NEWS

TIF pledges to cost 11.3 bln euros, SYRIZA says

The economic program presented by Alexis Tsipras at the Thessaloniki International Fair (TIF) on Saturday would cost 11.3 billion euros to implement, SYRIZA said Monday.

SYRIZA issued a detailed breakdown of the pledges made by Tsipras, which included restoring the minimum wage to 751 euros, the tax-free threshold to 12,000 euros and the 13th monthly pension payment for retirees. These and other promises made by the SYRIZA chief would be covered by collecting 3 billion euros in arrears, 3 billion euros from the money that the country’s bank recapitalization fund, the HFSF, has in reserve, as well as 3 billion from clamping down on tax evasion.

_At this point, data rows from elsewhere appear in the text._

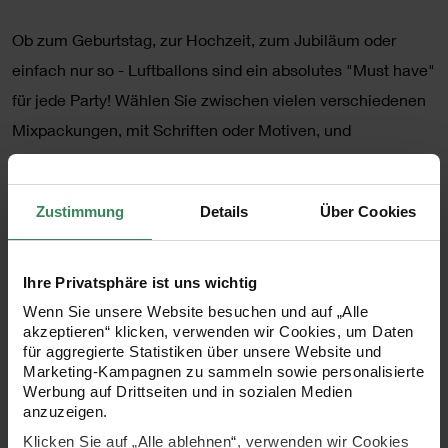
Ob zum Geburtstag, zur Hochzeit, zum Jubiläum oder
einfach nur so - Luftballons sind ein absolutes "Must have"
für jede Party! Wählen Sie zwischen vielen verschiedenen
Mixpackungen, mit Schriften oder Motiven, und
verschiedenen Designs.
Zustimmung
Details
Über Cookies
•
Luftballons ohne Schrift
•
Farben: Pastellfarben
•
Material: 100% Naturkautschuklatex
Ihre Privatsphäre ist uns wichtig
•
Größe: ca. 30 cm
Wenn Sie unsere Website besuchen und auf „Alle
akzeptieren“ klicken, verwenden wir Cookies, um Daten
•
Inhalt: 12 Stück
für aggregierte Statistiken über unsere Website und
Marketing-Kampagnen zu sammeln sowie personalisierte
Werbung auf Drittseiten und in sozialen Medien
anzuzeigen.
Klicken Sie auf „Alle ablehnen“, verwenden wir Cookies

The coalition dismissed the program as being unattainable. Labor Minister Yiannis Vroutsis said it would be “dangerously delusional” for people to think that raising the minimum wage would lead to workers experiencing the same financial conditions as before the crisis.

The centerpiece of Tsipras’s economic program is a 5-billion-euro scheme to create 300,000 jobs in the private and public sector over the course of two years. The SYRIZA leader said that this would be funded by European Union structural financing.

Deputy Development Minister Odysseas Konstantinopoulos suggested that most of the EU funds from the 2007-13 and 2014-20 packages had already been spoken for and SYRIZA would have to cancel projects in order to redirect it. The opposition party challenged this statement and said that 1 billion euros from the earlier package is in danger of being lost because it has not yet been absorbed.